Dominant Flora of the Ground Cover in Pine Forests of the Apalachicola National Forest
by Jennifer Weeks, Brett M. Carlisle, and Bart C. Kicklighter
The Apalachicola National Forest (ANF) in the Florida Panhandle (Leon, Wakulla, Liberty, and Franklin Counties) is dominated by longleaf Pinus palustris forests. These forests were described by early travelers as open, park-like stands of pines with a grassy understory. Anthropogenic activities within the last century have greatly fragmented these forests. Timber activities removed over 90 percent of the mature pines in the 1920's and altered the structural complexity of the understory that was originally characteristic of the natural ecosystem.
This ecosystem is maintained by frequent, low-intensity fires. These fires are facilitated by the pyrogenic nature of wiregrass Aristida stricta. This grass will carry a fire even when it is lush and green and it resprouts within days after a burn. In addition, wiregrass will only produce seed after a spring or summer fire. In the absence of fire, hardwood species are released from suppression and outcompete many components of the ground cover, including young longleaf pines.
These forests are of special interest to biologists because they contain many threatened and endangered plants and animals including the Red-cockaded Woodpecker, Gopher Tortoise, various orchids and carnivorous plants.

# EXERCISE OBJECTIVE
Could you return the passage on ground cover in the Apalachicola pine forests word for word, from its title through its final sentence?

Stored data
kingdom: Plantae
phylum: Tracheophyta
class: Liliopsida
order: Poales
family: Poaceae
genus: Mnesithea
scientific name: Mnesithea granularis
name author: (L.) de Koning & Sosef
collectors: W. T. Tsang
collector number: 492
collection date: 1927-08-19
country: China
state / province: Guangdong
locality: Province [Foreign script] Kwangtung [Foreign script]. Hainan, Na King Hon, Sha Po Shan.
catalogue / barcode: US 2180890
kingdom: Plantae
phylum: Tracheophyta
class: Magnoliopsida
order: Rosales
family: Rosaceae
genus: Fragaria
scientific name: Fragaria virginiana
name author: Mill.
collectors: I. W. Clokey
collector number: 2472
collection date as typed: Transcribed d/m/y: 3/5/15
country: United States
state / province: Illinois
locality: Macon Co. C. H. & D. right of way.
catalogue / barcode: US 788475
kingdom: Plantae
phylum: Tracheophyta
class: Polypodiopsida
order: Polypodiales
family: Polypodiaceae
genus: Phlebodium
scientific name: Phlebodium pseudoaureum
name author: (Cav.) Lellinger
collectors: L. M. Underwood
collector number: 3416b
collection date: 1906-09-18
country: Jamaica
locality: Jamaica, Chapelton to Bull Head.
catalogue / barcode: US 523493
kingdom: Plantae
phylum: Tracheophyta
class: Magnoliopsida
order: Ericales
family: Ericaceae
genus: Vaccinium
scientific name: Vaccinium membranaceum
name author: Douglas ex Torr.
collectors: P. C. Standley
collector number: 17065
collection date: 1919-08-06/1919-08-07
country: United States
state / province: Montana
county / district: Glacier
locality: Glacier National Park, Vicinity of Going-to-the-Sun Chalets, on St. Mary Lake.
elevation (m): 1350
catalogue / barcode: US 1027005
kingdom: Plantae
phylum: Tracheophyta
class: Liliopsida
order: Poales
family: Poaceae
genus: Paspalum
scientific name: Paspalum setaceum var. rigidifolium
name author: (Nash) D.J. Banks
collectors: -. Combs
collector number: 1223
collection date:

# RESULT
Dominant Flora of the Ground Cover in Pine Forests of the Apalachicola National Forest
by Jennifer Weeks, Brett M. Carlisle, and Bart C. Kicklighter
The Apalachicola National Forest (ANF) in the Florida Panhandle (Leon, Wakulla, Liberty, and Franklin Counties) is dominated by longleaf Pinus palustris forests. These forests were described by early travelers as open, park-like stands of pines with a grassy understory. Anthropogenic activities within the last century have greatly fragmented these forests. Timber activities removed over 90 percent of the mature pines in the 1920's and altered the structural complexity of the understory that was originally characteristic of the natural ecosystem.
This ecosystem is maintained by frequent, low-intensity fires. These fires are facilitated by the pyrogenic nature of wiregrass Aristida stricta. This grass will carry a fire even when it is lush and green and it resprouts within days after a burn. In addition, wiregrass will only produce seed after a spring or summer fire. In the absence of fire, hardwood species are released from suppression and outcompete many components of the ground cover, including young longleaf pines.
These forests are of special interest to biologists because they contain many threatened and endangered plants and animals including the Red-cockaded Woodpecker, Gopher Tortoise, various orchids and carnivorous plants.